Afterwards, all the leaves receive the optimal amount of light, which positively impacts fruiting. If you need to limit the tree's growth, when it reaches the appropriate size, remove the central conductor, thereby redirecting growth to a weaker lateral shoot. Maintenance pruning is recommended to be performed seasonally, but by removing a small number of vegetative parts at a time. This is the only way it will be most effective.
A proper haircut
The pear is a garden crop that requires abundant sunlight at all stages of growth. Formative pruning, along with maintenance and sanitation, is performed. This ensures that all the juices and beneficial compounds are channeled to the fruit.
This positively impacts the taste and marketability of the fruit. Furthermore, proper pear cultivation will limit the pear's upward growth, making harvesting easier.
Young tree
Pruning is carried out the following year after planting, when the seedlings have established themselves and become strong. The first pruning procedure is the most critical: it determines the formation of the trunk, skeletal branches, and crown.
Pruning young pear trees is done in the spring, when the plant awakens and has the strength it needs to heal any damage and resist disease. Furthermore, shortening shoots by a quarter increases branching and the formation of fruiting shoots.
Mature pear tree
The main rule when pruning a fruit-bearing plant is to do no harm. If the tree is seriously damaged, it will have to expend energy on recovery. This will lead to a reduced fruit yield and a deterioration in its flavor.
Once the pear tree is established, internal shoots that overly shade the crown are removed, and the central trunk is shortened by a quarter. Furthermore, the length of the skeletal branches is limited, trimmed to the same size, and competing branches are removed.
Old tree
This type of pear is rejuvenated to restore its ability to bear fruit. The resulting fruit grows healthier and juicier. This is how gardeners artificially improve the quality of the fruit.
Rejuvenation pruning is necessary to create a cup-shaped crown with an open center. This ensures good air circulation and allows more sunlight to reach the leaves, which benefits future harvests.
Read also
The rejuvenation process for an old pear tree begins with crown thinning. Dry, damaged branches are removed from the central part. They are pruned to the ring, and the cut area is coated with a protective compound.

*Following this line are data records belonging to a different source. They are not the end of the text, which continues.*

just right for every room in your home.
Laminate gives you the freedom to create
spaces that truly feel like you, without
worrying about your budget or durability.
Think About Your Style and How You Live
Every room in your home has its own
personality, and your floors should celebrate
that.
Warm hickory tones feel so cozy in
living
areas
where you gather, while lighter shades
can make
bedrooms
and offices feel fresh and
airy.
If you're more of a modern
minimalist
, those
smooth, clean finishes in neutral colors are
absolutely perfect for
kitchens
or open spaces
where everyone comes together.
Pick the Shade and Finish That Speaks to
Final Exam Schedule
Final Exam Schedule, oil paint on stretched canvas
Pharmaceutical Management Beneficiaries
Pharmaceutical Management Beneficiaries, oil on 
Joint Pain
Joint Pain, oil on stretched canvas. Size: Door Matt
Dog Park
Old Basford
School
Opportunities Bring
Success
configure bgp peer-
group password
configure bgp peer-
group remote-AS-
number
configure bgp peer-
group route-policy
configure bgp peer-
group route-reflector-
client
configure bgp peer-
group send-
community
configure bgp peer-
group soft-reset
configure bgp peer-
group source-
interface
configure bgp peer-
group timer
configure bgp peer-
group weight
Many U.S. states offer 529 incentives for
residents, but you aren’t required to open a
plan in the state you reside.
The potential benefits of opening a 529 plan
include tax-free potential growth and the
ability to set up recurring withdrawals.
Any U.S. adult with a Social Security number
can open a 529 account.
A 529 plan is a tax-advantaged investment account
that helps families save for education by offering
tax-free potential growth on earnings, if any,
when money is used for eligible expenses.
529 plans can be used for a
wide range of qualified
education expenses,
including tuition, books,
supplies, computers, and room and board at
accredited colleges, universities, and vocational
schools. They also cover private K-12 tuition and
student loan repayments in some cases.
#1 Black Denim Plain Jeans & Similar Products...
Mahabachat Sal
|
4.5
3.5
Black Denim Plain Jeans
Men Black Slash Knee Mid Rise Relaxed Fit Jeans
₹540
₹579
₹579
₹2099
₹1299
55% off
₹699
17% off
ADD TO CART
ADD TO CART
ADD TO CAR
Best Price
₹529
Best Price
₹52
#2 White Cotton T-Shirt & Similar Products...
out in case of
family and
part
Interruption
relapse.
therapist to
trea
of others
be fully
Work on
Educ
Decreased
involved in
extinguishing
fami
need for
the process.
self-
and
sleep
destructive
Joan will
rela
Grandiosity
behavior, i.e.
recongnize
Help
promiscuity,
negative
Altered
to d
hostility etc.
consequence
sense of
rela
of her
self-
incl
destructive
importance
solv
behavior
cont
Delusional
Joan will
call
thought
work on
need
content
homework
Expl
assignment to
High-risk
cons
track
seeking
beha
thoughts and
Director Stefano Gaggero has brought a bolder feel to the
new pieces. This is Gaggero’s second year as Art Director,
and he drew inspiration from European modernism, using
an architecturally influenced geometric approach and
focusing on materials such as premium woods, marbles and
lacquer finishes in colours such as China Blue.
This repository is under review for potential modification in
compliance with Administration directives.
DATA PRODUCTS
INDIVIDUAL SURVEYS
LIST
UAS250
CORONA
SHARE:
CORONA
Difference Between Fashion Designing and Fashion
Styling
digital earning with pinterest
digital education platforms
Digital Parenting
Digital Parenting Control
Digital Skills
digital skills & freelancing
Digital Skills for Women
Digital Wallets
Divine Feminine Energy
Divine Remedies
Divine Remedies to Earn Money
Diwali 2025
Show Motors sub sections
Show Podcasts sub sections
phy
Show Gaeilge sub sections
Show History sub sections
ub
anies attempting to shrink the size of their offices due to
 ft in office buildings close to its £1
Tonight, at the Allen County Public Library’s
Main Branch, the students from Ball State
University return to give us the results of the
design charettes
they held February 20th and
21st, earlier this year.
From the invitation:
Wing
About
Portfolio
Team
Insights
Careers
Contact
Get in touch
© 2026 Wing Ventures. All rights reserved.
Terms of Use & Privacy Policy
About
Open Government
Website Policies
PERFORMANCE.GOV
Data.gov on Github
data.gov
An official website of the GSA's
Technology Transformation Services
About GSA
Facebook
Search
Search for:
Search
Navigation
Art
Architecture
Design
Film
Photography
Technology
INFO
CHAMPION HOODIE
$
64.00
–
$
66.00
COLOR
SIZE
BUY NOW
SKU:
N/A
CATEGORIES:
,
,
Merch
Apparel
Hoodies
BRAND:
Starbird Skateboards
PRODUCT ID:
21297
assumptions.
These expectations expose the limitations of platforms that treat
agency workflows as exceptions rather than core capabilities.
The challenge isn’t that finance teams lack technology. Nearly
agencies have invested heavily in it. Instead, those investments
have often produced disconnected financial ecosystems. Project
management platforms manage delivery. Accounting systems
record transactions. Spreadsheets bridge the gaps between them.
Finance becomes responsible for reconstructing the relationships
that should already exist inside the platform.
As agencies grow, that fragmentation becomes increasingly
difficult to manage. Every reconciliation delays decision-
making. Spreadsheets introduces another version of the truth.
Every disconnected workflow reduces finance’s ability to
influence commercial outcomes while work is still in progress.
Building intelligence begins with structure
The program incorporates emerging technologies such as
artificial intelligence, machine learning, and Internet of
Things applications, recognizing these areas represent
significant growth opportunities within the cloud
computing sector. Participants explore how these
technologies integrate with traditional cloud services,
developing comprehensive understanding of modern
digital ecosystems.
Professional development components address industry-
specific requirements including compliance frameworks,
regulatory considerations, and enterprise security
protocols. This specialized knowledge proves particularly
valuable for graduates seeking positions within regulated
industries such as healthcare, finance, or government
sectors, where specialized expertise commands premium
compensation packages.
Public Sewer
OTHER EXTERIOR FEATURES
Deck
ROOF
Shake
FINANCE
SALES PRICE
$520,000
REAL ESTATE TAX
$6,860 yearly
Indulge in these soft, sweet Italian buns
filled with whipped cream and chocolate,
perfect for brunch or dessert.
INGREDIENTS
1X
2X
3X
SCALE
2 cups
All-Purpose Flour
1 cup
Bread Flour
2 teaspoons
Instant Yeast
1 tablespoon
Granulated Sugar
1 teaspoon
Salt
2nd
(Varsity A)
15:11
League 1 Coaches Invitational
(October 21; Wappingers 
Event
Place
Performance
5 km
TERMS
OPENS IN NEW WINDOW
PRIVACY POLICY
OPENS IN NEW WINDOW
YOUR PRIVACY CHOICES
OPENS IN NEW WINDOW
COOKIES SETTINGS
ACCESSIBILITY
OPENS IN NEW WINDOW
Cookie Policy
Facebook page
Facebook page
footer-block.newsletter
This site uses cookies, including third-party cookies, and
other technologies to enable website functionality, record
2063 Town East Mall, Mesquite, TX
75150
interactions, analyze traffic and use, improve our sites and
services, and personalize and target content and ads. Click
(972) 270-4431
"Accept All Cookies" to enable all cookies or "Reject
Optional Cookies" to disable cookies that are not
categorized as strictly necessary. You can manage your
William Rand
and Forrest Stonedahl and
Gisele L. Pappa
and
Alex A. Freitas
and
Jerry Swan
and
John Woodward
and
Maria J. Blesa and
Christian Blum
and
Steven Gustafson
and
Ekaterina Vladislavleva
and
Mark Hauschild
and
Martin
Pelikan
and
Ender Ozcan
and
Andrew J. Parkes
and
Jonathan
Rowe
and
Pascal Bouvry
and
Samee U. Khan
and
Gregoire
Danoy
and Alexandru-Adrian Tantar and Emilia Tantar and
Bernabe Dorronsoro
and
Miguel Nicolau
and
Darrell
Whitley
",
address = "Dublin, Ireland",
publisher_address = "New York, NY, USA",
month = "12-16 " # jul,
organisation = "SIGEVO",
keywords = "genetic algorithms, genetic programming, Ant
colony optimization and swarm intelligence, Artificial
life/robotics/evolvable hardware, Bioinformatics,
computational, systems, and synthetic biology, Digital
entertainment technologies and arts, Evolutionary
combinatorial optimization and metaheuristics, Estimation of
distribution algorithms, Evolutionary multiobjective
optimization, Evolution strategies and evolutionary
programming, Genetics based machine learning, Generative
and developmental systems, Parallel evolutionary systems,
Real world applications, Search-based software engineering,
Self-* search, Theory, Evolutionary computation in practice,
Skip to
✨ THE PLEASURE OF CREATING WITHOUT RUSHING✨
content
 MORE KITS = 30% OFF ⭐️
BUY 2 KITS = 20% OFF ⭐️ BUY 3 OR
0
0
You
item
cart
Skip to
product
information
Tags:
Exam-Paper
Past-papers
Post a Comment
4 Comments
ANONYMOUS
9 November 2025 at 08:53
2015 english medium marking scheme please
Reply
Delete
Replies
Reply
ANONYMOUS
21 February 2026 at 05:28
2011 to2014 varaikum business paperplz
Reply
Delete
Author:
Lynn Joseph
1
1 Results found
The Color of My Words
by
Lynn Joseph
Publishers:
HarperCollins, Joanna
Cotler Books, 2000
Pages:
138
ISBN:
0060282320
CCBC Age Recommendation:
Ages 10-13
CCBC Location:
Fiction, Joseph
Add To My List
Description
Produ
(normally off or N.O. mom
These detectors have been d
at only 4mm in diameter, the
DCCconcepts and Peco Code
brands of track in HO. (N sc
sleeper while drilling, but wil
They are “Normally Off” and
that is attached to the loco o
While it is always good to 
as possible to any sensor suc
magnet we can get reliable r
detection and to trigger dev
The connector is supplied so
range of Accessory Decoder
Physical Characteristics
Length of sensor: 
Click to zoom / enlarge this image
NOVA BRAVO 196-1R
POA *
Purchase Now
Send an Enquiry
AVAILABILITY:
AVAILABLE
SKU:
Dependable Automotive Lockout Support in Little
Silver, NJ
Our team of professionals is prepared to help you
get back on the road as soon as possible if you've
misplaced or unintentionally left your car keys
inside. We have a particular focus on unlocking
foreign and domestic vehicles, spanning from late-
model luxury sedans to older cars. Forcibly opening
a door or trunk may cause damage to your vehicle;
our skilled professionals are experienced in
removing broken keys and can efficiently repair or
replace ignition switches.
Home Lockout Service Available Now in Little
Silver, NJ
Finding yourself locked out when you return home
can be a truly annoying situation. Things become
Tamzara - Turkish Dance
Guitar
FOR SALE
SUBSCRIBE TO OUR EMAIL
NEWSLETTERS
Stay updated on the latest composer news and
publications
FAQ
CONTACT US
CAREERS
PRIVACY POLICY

This will help the tree heal quickly. Young shoots and the trunk are pruned last. It's also best to remove non-fruiting branches growing parallel to the trunk, centered on the crown, and at an acute angle.
Aftercare
Monitoring the health of garden trees, especially young ones, must be regular, thorough, and technically correct. After spring pruning, when temperatures are consistently above zero and the soil has thawed, the soil around the trunk is dug over. This is done carefully to avoid damaging the plant's roots, which are located close to the surface. The loosened soil is then mulched.
A plant weakened over the winter needs to be fertilized with spring fertilizer. After pruning, the tree will need strength to repair the damage. It's best to apply organic or mineral fertilizers without nitrogen. Nitrogen will accumulate rapidly in the pear's porous tissue, affecting the flavor and texture of the fruit. Before the first leaves appear, treat the garden for pests and diseases.
Common mistakes
A common mistake made by novice gardeners is removing only dead and damaged branches. This pruning is based on the belief that the damage will not progress or spread beyond the initial stage. The shoot should be removed down to the first healthy bud. Another mistake is overcrowding the crown. Closely spaced branches will begin to rub against each other in gusts of wind.
Pruning to the bud is a complex procedure that can be challenging for novice gardeners. Beginners often make mistakes, such as leaving a large stump, over-trimming the base, or cutting the branch at an angle. Another technique violation is using a dull or dirty tool. A dull or dirty tool will leave deep grooves or burrs in the cut, which can lead to rot. Dirty tools can also cause fungal infections of the cut.